A = 'code' B = A B = 'Python'
Consider these three statements. Do they change the printed value of A?
A = ['code'] B = A B[0] = 'Python'
How about these—is A changed now?
A = ['code'] B = A[:] B[0] = 'Python'
No: A still prints as 'code'. When B is assigned to the string 'Python', all that happens is that the variable B is reset to point to the new string object. A and B initially share (i.e., reference/point to) the same single string object 'code', but two names are never linked together in Python. Thus, setting B to a different object has no effect on A. The same would be true if the last statement here were B = B + 'coding', by the way—the concatenation would make a new object for its result, which would then be assigned to B only. We can never overwrite a string (or number, or tuple) in place, because strings are immutable.
Yes: A now prints as ['Python']. Technically, we haven’t really changed either A or B; instead, we’ve changed part of the object they both reference (point to) by overwriting that object in place through the variable B. Because A references the same object as B, the update is reflected in A as well.

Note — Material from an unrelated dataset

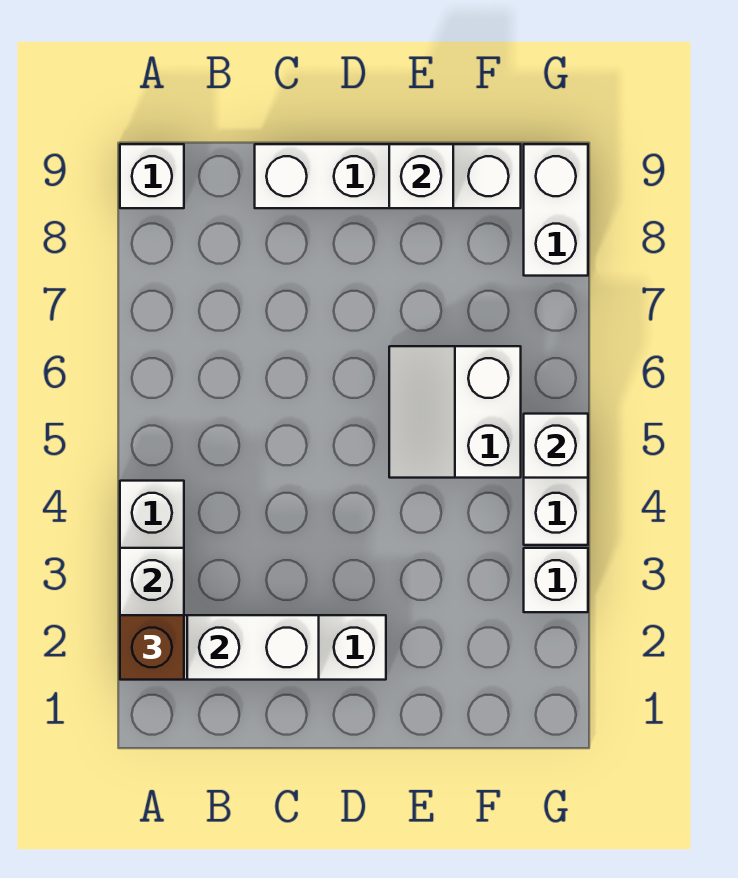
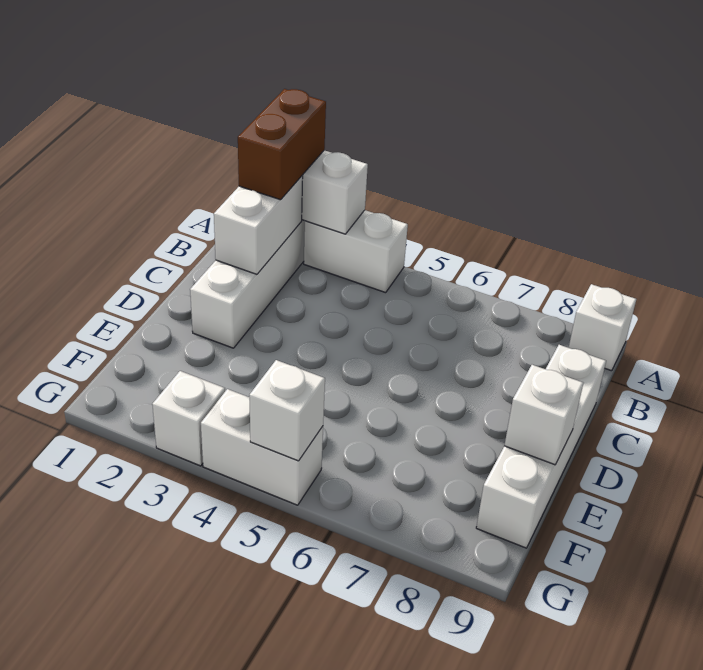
brown 1x1 brick [120,615,184,680] -> brown 1x2 brick [238,89,326,200]
white 2x2 slope [389,346,521,478] -> none
white 1x2 brick [524,144,588,276] -> none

No: A still prints as ['code']. The in-place assignment through B has no effect this time because the slice expression made a copy of the list object before it was assigned to B. After the second assignment statement, there are two different list objects that have the same value—in Python, we say they are ==, but not is. The third statement changes the value of the list object pointed to by B, but not that pointed to by A.